Both can be true at once. The discipline is not letting the tactical trade rewrite the thesis.

Valuation: what is Snowflake worth?
#

The Datadog comparison is the most useful frame. Datadog is making fresh all-time highs while Snowflake is still well below its 2021 peak, yet they sit at roughly the same market cap and a broadly similar forward-revenue multiple. People use that to argue Snowflake has room to catch up. I think it argues the opposite.

DatadogSnowflake
Competitive structureEffective duopolyThree-way fight with structural ceiling
Architectural ceilingNoneOn-prem locked out
Major competitor about to IPONoYes (Databricks)
Net revenue retentionStableDeclining
Pricing model riskLowHigh (agentic consumption shock unsolved)
AI narrative dependenceModerateHigh

Datadog is the cleaner business. At parity, the market is already giving Snowflake credit it hasn’t earned. Datadog reached that valuation through years of consistent execution; Snowflake is being asked to grow into it. Parity is a ceiling, not a floor.

I don’t want to fake precision on fair value — the directional read is enough. If the AI-platform story is right, premium to Datadog. If my thesis is right, discount to Datadog. If hyperscaler squeeze and agentic-pricing crisis both arrive, closer to mature software peers. I weight the middle case heaviest, the bullish case as overpriced by current narrative, and the bearish case as underpriced tail risk. Fair value sits below the current price. The position pays off only if the tactical move runs further before the re-rating arrives — a bet on timing, not on fundamentals.

What would change my mind
#

The thesis is falsifiable, which is the only kind worth writing down.
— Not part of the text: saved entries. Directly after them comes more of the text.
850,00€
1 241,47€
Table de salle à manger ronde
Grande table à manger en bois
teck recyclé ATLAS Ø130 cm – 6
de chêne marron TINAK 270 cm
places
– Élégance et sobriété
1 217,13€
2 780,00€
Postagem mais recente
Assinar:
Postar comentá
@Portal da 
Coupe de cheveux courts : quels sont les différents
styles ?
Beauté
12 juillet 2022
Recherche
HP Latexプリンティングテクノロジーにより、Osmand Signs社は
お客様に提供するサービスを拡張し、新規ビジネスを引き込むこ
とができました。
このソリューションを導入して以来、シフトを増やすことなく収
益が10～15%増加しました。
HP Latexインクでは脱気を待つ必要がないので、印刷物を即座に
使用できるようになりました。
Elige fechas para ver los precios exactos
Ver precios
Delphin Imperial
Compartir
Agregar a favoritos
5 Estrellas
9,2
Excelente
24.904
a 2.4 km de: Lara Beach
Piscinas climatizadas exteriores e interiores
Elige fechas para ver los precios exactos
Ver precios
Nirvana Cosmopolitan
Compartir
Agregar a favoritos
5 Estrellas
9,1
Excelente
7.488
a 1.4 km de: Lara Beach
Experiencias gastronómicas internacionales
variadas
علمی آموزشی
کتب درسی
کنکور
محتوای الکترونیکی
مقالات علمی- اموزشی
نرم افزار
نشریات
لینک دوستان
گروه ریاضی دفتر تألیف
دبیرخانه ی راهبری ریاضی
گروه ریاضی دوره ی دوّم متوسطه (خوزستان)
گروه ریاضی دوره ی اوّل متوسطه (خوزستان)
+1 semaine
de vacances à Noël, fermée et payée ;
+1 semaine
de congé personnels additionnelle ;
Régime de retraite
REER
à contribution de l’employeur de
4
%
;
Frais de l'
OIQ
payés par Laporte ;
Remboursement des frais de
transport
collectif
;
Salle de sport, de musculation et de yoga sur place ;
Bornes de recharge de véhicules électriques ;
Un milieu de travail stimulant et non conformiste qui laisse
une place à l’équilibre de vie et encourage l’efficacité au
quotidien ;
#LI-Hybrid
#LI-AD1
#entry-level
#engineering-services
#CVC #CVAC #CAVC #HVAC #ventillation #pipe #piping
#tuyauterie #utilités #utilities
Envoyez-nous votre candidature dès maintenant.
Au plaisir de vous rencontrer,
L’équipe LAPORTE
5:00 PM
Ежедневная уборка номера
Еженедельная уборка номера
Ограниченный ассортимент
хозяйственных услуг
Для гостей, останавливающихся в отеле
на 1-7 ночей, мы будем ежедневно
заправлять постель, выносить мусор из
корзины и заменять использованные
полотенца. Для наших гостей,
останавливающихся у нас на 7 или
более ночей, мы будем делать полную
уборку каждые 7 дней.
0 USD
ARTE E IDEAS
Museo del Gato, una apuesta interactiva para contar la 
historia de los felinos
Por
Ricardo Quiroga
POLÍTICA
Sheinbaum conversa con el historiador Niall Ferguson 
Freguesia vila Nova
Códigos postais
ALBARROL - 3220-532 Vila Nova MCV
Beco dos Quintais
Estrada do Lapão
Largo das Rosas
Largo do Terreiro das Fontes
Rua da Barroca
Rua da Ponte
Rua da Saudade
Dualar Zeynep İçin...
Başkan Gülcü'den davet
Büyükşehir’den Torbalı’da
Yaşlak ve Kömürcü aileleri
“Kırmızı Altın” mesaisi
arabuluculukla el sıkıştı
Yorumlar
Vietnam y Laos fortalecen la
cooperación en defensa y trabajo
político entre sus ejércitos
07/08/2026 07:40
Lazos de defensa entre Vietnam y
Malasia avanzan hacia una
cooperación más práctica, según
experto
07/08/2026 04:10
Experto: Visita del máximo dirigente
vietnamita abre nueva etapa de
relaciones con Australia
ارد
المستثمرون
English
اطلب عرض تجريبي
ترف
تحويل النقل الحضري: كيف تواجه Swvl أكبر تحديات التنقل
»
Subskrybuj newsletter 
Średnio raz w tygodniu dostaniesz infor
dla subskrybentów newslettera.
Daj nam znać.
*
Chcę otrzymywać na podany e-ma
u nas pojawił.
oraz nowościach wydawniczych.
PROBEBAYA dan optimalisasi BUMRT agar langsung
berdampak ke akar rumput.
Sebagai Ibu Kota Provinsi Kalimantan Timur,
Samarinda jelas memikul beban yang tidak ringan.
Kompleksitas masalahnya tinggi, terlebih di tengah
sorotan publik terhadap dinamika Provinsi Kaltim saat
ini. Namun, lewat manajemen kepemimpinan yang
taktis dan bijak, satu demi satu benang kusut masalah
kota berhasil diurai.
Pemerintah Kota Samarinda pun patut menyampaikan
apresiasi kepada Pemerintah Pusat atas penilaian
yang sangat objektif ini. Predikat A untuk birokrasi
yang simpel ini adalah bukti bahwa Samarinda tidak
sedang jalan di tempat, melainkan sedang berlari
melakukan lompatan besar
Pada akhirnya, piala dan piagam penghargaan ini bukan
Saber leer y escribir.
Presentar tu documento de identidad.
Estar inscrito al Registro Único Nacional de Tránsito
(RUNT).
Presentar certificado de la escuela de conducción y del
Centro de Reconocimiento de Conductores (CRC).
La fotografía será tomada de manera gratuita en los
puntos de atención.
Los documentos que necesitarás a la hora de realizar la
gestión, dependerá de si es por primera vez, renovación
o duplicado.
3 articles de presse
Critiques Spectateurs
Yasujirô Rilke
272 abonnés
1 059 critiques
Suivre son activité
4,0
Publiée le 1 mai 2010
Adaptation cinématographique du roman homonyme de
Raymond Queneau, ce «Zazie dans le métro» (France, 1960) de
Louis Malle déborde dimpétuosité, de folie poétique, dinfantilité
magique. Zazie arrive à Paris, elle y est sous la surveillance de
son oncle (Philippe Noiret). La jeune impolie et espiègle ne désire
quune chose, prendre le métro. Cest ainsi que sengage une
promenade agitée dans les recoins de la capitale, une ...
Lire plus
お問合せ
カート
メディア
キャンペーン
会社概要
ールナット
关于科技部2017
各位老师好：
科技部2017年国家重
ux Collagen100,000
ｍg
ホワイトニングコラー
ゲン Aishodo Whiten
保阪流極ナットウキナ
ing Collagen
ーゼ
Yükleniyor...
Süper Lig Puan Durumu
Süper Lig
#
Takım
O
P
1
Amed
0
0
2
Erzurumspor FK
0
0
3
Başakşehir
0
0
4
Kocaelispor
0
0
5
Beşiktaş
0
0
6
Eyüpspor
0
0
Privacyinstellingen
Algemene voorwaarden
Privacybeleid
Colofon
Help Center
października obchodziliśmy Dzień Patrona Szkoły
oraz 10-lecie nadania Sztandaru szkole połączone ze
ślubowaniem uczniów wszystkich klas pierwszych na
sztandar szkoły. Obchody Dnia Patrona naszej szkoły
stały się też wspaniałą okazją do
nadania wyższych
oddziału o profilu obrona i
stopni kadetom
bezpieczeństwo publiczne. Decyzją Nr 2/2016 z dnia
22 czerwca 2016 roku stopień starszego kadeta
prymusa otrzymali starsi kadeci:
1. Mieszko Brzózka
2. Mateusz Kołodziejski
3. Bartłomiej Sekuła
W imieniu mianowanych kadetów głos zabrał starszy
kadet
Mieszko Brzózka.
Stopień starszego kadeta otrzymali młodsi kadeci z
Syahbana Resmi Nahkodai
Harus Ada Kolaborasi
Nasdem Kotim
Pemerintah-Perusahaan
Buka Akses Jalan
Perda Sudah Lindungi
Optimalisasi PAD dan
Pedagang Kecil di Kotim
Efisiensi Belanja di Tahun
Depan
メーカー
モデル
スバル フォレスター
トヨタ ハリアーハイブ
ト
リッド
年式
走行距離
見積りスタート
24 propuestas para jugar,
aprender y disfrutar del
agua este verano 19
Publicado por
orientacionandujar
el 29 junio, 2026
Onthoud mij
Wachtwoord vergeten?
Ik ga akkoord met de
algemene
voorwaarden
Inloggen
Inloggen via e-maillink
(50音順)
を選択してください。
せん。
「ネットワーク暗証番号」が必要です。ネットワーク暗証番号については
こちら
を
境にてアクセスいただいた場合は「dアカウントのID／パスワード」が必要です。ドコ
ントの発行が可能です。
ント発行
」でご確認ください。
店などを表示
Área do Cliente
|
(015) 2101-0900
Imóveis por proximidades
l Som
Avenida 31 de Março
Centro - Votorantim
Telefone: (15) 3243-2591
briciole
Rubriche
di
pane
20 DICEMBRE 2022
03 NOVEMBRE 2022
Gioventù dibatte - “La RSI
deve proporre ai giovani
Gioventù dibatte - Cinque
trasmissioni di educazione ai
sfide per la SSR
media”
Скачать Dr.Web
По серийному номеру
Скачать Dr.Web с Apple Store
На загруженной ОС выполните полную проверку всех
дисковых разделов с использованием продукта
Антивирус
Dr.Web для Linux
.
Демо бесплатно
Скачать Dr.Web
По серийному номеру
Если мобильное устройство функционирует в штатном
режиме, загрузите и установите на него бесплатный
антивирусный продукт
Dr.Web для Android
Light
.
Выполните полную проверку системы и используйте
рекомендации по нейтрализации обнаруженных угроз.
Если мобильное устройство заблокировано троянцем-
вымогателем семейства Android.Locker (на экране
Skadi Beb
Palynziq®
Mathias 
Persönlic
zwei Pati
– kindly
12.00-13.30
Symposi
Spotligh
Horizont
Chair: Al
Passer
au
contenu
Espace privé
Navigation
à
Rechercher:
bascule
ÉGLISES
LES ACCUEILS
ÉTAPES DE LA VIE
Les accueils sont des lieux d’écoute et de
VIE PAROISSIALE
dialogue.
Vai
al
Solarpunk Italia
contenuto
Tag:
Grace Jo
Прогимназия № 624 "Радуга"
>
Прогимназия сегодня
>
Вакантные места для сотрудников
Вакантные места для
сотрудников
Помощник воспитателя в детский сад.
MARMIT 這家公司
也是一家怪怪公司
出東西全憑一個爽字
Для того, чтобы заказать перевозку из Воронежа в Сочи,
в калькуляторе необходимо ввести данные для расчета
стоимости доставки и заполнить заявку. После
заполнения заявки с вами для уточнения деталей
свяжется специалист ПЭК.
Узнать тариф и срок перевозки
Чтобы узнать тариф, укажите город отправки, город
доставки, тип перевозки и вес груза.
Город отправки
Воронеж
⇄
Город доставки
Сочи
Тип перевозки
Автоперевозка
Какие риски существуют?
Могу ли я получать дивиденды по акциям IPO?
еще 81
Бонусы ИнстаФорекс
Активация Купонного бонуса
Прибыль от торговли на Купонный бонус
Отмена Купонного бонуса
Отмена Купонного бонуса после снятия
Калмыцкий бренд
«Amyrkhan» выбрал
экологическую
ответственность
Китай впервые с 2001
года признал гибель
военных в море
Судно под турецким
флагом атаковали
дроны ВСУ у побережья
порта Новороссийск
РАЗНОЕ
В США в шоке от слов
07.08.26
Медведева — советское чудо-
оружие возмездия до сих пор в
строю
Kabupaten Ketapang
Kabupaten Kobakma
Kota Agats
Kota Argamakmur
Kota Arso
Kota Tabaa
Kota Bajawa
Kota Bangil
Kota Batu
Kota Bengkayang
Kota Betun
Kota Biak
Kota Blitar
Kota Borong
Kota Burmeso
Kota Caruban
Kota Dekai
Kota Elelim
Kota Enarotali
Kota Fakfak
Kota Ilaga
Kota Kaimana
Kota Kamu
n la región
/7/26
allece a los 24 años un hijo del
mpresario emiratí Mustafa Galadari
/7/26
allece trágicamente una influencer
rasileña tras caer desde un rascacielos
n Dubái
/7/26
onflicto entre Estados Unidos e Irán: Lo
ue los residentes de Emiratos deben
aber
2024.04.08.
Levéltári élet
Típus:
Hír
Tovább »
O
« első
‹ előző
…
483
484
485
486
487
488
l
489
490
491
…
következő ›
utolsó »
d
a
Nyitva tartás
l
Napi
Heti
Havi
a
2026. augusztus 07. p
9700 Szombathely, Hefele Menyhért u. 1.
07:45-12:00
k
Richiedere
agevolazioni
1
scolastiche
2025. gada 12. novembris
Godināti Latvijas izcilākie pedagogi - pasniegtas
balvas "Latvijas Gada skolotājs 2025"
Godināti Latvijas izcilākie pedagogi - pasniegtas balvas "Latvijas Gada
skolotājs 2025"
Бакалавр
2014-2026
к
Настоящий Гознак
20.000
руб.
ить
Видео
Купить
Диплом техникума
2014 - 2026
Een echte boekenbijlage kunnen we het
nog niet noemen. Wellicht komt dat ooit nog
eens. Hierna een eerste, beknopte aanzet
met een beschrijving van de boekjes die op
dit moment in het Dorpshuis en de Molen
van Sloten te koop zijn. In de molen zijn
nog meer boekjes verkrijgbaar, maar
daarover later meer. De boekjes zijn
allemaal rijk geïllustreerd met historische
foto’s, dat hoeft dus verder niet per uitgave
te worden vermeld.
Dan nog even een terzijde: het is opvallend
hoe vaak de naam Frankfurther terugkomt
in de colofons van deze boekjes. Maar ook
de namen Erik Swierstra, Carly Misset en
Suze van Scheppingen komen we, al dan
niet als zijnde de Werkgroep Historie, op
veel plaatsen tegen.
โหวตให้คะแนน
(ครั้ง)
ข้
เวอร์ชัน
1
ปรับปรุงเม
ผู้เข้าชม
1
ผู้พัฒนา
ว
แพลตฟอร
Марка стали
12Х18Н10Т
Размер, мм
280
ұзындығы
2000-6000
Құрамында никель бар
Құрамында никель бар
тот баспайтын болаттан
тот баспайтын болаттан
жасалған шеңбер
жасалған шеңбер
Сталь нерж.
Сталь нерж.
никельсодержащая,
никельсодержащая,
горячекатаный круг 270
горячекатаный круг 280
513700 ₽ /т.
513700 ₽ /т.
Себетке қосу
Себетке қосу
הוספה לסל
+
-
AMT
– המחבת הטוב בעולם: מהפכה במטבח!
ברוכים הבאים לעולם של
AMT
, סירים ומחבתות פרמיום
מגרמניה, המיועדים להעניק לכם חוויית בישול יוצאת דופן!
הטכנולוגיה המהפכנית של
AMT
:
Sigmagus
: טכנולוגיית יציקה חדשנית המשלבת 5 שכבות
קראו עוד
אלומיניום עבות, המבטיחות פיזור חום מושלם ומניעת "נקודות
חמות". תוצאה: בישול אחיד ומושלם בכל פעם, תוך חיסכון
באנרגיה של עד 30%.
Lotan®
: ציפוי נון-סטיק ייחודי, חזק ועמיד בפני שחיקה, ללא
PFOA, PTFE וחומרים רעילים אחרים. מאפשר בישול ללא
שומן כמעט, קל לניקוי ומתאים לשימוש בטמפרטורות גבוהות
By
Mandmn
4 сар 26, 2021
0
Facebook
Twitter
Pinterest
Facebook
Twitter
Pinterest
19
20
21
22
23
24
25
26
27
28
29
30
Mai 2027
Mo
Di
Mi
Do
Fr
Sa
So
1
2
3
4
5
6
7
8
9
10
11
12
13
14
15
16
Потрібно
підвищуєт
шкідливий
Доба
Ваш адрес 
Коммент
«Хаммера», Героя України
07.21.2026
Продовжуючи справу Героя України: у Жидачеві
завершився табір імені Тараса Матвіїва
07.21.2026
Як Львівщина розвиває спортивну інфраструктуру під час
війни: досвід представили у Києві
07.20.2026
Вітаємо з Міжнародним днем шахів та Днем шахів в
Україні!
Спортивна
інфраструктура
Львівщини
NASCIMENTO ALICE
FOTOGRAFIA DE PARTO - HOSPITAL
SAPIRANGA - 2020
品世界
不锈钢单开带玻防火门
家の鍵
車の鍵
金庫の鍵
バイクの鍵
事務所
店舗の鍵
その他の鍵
  • Cortex disclosed at greater than a quarter of Snowflake’s total revenue within six quarters. Cortex would then be a platform, not a feature, and the AI re-rating story would be structurally correct.
  • Snowflake announces a credible on-prem product — not a Pure Storage partnership press release, but deployable software with object-storage abstraction. Cracks the architectural ceiling.
  • Databricks IPOs at a meaningful discount to its last private mark. The platform-monopoly story would have collapsed earlier than my thesis assumes, making Snowflake’s relative position stronger by symmetry.
  • Microsoft Fabric attach rate stalls or reverses. The hyperscaler squeeze is the single largest risk to both companies; its absence would expand the duopoly’s runway.
  • A neutral, Iceberg-native AI control plane emerges — from NVIDIA, a hyperscaler-neutral player, or open source — and gains enterprise adoption. Structural break for both companies in opposite directions from how the market currently models them.

The meta point
#

The market keeps pricing data platforms on their last moat — first storage, then compute, now AI. The next one is the control plane: governance, AI runtime, semantic layer, supply security, deployment topology. Both companies are walking toward it. Neither will own it cleanly.

My base case: Snowflake and Databricks become utilities, not platforms. Revenue keeps growing, share of the conversation keeps shrinking, and margin gets compressed across every segment at once. That’s a fine business. It is not the business their valuations describe.

I am long Snowflake into the resistance test, and watching the Databricks S-1 as the signal the structural re-rating has started.


A note: I’m writing this with Claude as a thinking partner, while eagerly watching SNOW take another run at the 52-week-high resistance.